Anthony's hatred for his daughter, Claudia (Sarah Brown) is a big part of the character's descent into madness prior to his appearance in the series. It is known that Anthony didn't have a happy life with Claudia's mother, Dominica, and his disdain for Claudia stems from her being so much like her mother. Anthony's hatred for Claudia is displayed when he doesn't show remorse after Claudia is murdered, and instead tries to recruit her killer, Michael Corinthos (Chad Duell) as a member of his crime organization.

===Storylines===
Crazy Mob Boss Anthony Zacchara arrived in November 2007. Anthony terrorized the guests at the Black and White Ball. He was later shot and paralyzed by Jason Morgan. He was later sent to Shadybrook. In January 2008, his lawyer Trevor Lansing called his daughter Claudia Zacchara to help his son Johnny Zacchara run the Zacchara organization. Anthony was later released from Shadybrook by Ric Lansing. Anthony is secretly able to walk and shoots Kate Howard at her and Sonny's wedding. Anthony offers Sonny control of his organization if he marrys his daughter Claudia Zacchara. Sonny declines the offer but later agrees. Claudia and Sonny get married at the Zacchara house in November 2008. Anthony revels to Ric that he plans for sonny to kill Jason and for himself to kill Sonny. Anthony plan fails when Ric tells Claudia his plan and Claudia later tells Sonny. Anthony kidnaps Claudia in March 2009 and straps a bomb to her. Sonny saves her and Anthony is sent to jail. In November 2009, Johnny visits Anthony in jail and tells him about Claudia's death.

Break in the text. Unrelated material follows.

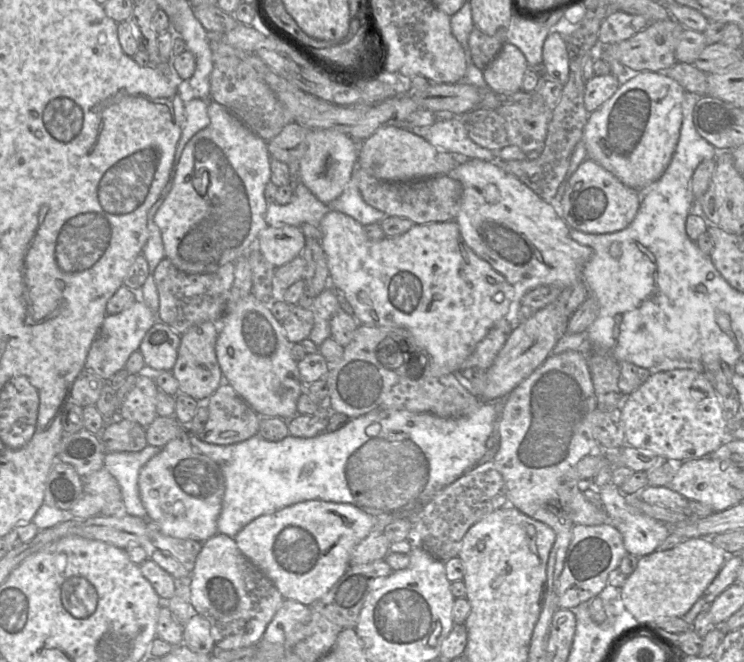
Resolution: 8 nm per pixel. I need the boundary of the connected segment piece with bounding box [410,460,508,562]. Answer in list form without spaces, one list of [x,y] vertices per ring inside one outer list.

In April 2011 Anthony is released from prison and is living with Johnny. Anthony hires a hitwoman to kill Abby Haver's ex-boyfriend Brandon Lowell and frame her for the murder. Johnny and Michael later clear Abby of the charges. Anthony hides a fugitive Lisa Niles and convinces her to take people hostage at the hospital. Anthony kills Siobhan Mckenna in August 2011 to keep her quiet about his undercover drug ring which is later exposed by the PCPD. Anthony blackmails Tracy Quartermaine to marry him with the proof that she stole Gino Solieto's money after he died. Tracy and Anthony marry in January 2012. It is revealed that Johnny is really Claudia's son with Gino Soleito. At the Charity event in February 2012 at the Metro Court Sonny announces to everyone that Claudia was his mother. On February 24, 2012 Anthony's tires were shot out by who he believed to be Sonny Corinthos, but was revealed to be Johnny, his grandson. The accident resulted in a crash involving Starr Manning, Cole Thornhart and Hope Manning-Thornhart which resulted in the deaths of Cole and Hope. On May 22, 2012, Anthony was shot to death by Johnny Zacchara. He has appeared to Johnny many times since his death, taunting him that he will get what he deserves. His wife, Tracy Quartermaine found his dead body in her boathouse. She blamed Luke Spencer, because of him saying he would take Anthony out for her. When the cops come by the mansion, they put a hat and coat on him to make it look like he's sleeping. Luke and Tracy go inside to talk with Monica Quartermaine. When they return outside, Anthony's body is missing; it is later revealed that Heather Webber moved Anthony's body and buried it in the woods.